++++ THE RECORDS ++++
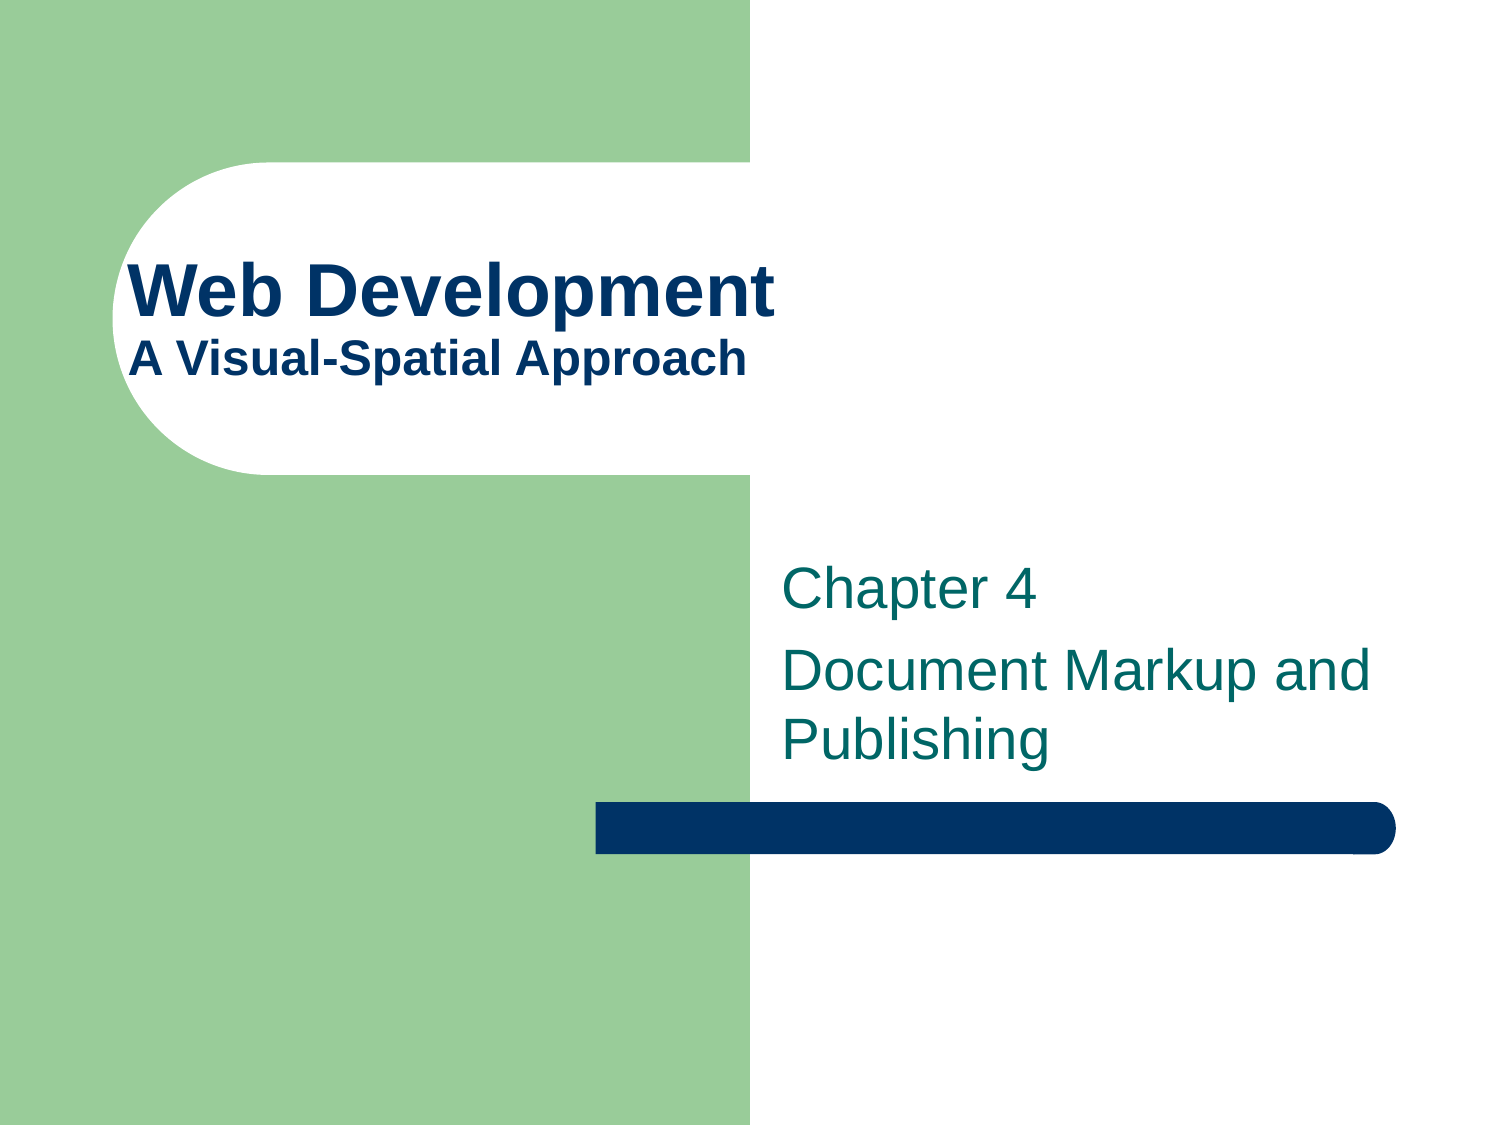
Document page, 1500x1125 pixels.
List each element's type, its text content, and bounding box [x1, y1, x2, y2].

title Web Development A Visual-Spatial Approach [112, 162, 1463, 476]
subtitle Chapter 4 Document Markup and Publishing [766, 479, 1426, 780]
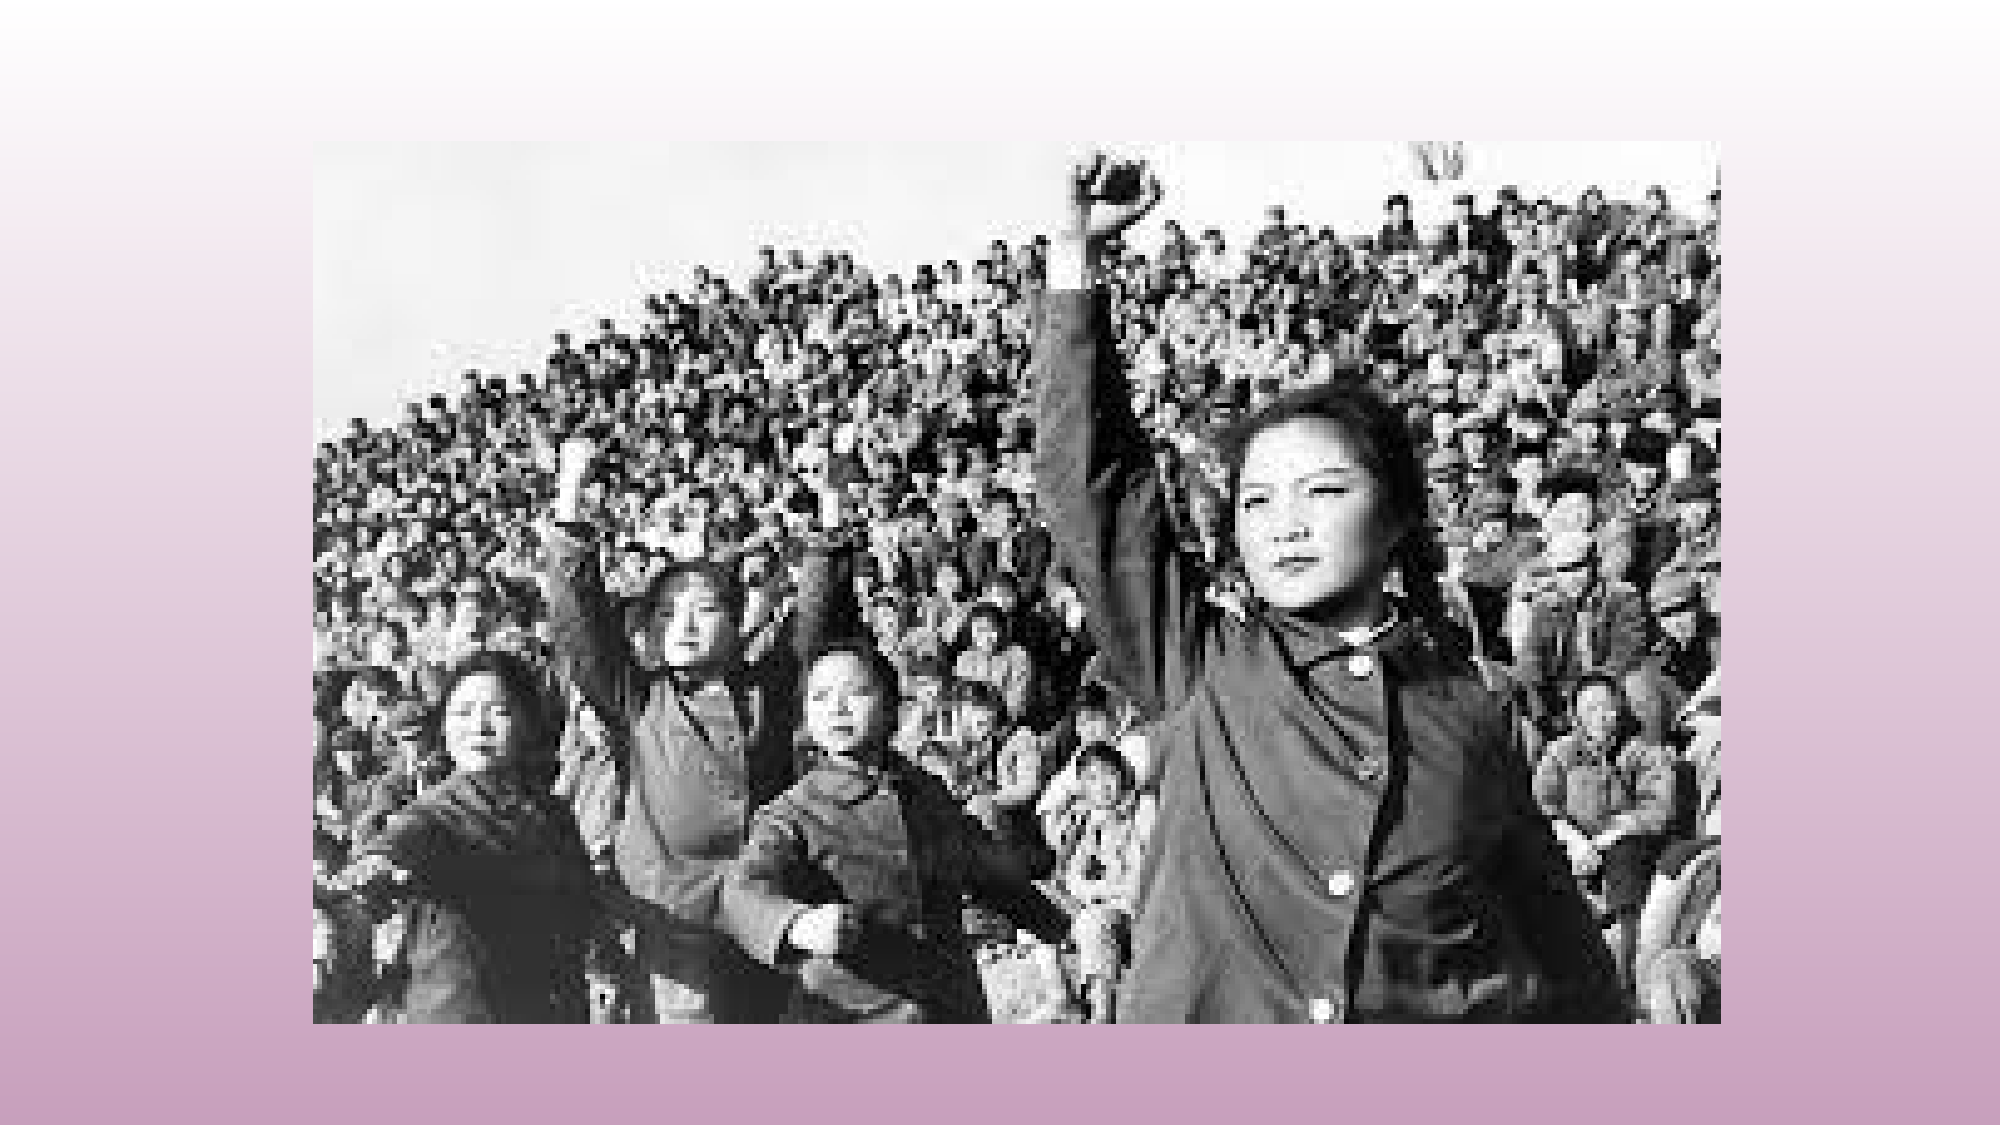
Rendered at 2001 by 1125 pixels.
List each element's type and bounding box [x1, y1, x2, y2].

list [313, 141, 1721, 1024]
++++
_WHAT IS EXPECTED_
Your answer must be a single number, the count of lines in the data that hold the string "pixels".

_RESULT OF THIS TASK_
2